While Google is trying to spur digital wallet payments through its own Google Wallet app and service in the U.S. market, two recent vulnerabilities recently uncovered reveal that more work will need to be done to keep digital wallets secure and instill trust in users before physical credit cards could be deemed obsolete.
The first vulnerability discovered earlier this week found that the Android app could potentially display a user’s PIN number on rooted devices. Again, this requires devices, like the Nexus S 4G and the Galaxy Nexus, to be rooted for the vulnerability to work.
The second vulnerability doesn’t require devices to be rooted. The vulnerability here is only exposed if users don’t use a security lock (pattern unlock, PIN, alphanumeric passcode, or face unlock) or if the attacker bypasses the security lock. Once the attacker has gained access to the device, the attacker can wipe the application data under the device’s settings control, and launch the app, which will prompt the attacker to set up a new PIN. After that has been established, the attacker would have access to a user’s pre-paid reloadable Google MasterCard.
Like a gift card, the Google MasterCard could be re-filled with additional funds from a user. It is likely that many users won’t keep a lot of money on the card at any given time and will only add funds to the prepaid MasterCard as needed.
The new vulnerability does not give the attacker any access to any other cards that may be stored on the Google Wallet app. After the attacker wipes the application data, those stored cards and their data would be erased.
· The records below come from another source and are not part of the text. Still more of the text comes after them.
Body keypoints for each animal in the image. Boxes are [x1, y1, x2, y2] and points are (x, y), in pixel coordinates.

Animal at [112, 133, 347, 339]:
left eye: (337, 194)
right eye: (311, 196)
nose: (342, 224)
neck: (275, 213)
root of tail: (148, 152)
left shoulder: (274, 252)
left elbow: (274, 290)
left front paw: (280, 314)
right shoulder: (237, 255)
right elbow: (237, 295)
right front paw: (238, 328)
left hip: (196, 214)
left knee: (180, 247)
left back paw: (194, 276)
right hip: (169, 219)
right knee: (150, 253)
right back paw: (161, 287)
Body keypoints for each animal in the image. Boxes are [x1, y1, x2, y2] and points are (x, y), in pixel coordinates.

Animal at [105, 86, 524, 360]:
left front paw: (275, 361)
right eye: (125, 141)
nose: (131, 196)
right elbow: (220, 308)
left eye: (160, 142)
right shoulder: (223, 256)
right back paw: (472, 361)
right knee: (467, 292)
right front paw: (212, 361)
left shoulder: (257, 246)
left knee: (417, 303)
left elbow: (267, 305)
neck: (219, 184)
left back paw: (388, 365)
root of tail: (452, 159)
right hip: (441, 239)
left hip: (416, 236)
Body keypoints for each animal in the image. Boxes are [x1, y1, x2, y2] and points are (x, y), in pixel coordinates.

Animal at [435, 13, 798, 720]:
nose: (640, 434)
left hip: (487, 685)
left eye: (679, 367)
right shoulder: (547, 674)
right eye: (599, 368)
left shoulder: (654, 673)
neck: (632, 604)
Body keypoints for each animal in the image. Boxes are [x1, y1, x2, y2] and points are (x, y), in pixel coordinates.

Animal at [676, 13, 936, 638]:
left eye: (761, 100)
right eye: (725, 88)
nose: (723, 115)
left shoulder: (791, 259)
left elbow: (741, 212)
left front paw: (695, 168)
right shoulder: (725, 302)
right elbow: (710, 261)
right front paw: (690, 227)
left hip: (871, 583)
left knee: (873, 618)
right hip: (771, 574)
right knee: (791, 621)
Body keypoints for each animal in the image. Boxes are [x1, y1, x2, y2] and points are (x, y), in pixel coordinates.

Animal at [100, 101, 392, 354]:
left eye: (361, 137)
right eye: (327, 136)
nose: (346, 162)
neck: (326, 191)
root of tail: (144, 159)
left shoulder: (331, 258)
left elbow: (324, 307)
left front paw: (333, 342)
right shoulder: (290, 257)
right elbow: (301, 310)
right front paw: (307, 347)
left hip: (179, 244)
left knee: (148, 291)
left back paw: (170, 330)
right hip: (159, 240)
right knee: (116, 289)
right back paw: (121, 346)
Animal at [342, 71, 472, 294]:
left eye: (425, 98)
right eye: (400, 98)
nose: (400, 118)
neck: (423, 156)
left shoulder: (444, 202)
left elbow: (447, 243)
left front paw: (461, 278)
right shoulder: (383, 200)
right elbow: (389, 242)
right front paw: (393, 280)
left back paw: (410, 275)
With NFC technology and the mobile wallet application that they enable still trying to gain ground in the U.S., it’s unclear how Google will respond and if this will present any major setback from consumer adoption. Google has only responded to the first vulnerability by stating:
The zvelo study was conducted on their own phone on which they disabled the security mechanisms that protect Google Wallet by rooting the device. To date, there is no known vulnerability that enables someone to take a consumer phone and gain root access while preserving any Wallet information such as the PIN.
We strongly encourage people to not install Google Wallet on rooted devices and to always set up a screen lock as an additional layer of security for their phone.